Thomas Koenig wrote:
> MitchAlsup <MitchAlsup@aol.com> schrieb:
>
>> But I have (still) never found a compiler so friendly with debug and warning
>> messages as PL/C. I once inserted a card deck into the card reader backwards
>> and the PL/C compiler found all the end-do loops ,... and even crafted meaningful
>> error and warning messages that made sense to the programmer (not the compiler
>> writer). If they could do that in 1973 why can't we do that today ?
>
> https://chili-con-spiracy.com/proofreading/ comes to mind.
>
> I've never used PL/C, but Wikipedia states (without source)
>
> # The PL/C compiler had the unusual capability of never failing
> # to compile any program, through the use of extensive automatic
> # correction of many syntax errors and by converting any remaining
> # syntax errors to output statements.
>
> That sounds dubious to me, errors should be reported (in a useful
> and friendly manner), but auto-correction... DWIM never really
> worked.

About 25 or so years ago I wrote an LALR(1) table generator and parser
with autocorrect.
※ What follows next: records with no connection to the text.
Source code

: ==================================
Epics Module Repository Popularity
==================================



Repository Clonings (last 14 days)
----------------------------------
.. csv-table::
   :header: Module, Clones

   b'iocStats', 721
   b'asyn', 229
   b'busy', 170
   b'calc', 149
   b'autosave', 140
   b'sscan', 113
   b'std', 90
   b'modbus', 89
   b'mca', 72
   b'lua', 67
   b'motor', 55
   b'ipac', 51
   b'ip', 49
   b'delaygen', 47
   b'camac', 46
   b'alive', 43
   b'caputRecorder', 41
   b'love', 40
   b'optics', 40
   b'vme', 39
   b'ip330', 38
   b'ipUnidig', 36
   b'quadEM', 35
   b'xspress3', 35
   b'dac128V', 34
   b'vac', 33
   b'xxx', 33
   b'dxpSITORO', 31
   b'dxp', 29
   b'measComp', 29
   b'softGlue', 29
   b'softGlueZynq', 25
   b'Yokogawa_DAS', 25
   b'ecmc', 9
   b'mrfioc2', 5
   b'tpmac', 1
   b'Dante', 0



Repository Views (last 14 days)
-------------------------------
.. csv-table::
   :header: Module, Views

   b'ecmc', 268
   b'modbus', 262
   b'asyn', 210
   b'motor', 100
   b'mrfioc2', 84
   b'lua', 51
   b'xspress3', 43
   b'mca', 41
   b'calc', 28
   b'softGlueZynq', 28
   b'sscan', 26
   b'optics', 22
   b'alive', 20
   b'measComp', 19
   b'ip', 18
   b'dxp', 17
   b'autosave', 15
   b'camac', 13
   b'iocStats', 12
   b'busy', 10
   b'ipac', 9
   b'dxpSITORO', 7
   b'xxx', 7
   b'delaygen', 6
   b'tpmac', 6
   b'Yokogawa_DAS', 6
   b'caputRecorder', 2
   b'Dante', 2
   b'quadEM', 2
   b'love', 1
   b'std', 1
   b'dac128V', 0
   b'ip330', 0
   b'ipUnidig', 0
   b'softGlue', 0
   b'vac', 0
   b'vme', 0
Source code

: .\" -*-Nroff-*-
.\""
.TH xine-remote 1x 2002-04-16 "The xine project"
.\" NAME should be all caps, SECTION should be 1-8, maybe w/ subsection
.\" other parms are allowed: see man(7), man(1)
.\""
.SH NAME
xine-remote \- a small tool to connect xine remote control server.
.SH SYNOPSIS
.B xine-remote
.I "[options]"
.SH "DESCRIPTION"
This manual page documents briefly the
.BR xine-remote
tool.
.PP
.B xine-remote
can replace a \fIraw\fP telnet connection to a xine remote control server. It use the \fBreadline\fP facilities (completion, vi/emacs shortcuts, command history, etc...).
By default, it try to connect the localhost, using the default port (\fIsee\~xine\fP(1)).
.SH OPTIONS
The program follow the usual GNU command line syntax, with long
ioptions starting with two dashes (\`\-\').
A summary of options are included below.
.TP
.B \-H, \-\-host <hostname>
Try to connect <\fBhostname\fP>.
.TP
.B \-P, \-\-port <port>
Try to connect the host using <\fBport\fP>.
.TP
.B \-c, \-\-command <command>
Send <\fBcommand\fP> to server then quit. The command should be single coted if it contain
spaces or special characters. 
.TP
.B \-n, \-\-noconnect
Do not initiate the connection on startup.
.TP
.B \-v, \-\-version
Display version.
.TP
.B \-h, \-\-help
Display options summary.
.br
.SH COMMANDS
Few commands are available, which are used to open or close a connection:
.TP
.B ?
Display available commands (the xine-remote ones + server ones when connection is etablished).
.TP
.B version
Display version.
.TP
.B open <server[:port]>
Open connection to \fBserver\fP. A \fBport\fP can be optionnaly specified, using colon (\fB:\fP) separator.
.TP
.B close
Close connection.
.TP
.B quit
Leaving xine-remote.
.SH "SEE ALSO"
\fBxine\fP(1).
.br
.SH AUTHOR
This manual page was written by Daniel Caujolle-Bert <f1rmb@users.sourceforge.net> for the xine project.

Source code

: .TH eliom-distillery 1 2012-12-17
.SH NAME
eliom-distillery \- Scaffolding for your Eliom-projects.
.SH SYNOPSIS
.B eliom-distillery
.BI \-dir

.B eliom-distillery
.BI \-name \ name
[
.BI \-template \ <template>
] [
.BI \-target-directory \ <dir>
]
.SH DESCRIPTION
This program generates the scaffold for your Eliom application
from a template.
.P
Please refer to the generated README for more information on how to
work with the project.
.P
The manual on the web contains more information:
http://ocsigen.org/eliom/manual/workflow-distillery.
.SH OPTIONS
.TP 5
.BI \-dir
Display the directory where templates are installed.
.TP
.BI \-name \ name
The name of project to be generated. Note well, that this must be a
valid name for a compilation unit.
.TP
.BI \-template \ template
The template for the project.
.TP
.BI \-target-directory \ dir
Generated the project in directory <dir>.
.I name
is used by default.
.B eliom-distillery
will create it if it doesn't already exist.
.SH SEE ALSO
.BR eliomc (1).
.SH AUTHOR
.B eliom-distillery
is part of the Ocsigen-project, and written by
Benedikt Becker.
Autocorrect worked quite well.

Autocorrect was 'a thing' back when compiles were so expensive,
batch jobs on time share systems with minutes to hours turn around,
that you wanted to correct as many errors as possible for each run.

Autocorrect would replace, insert, or delete multiple tokens to discover
the lowest cost repair sequence and had configurable limits on number of
valid tokens after a repair to shift to declare a repair valid,
and a time limit to spend looking for better repairs.

It used a breadth-first search to discover any repair,
which sets an upper limit for repair costs,
then burrows down depth-first to discover better repairs,
fetching ahead tokens in the input stream validating future sequences too.

Parser was a deferred reduction parser so it could step backwards
one reduction and try to replace,insert,delete in earlier sequences.

It can't create identifiers so repairing a syntax error by inserting
an Identifier can lead to a semantic error later, but the inserted
tokens were marked so their semantic error messages can be suppressed.
But it could plow through syntax errors and keep compiling.

I've given it C, Java and Ada syntaxes and tested it by pounding
on the keyboard. It would spit out correct syntax.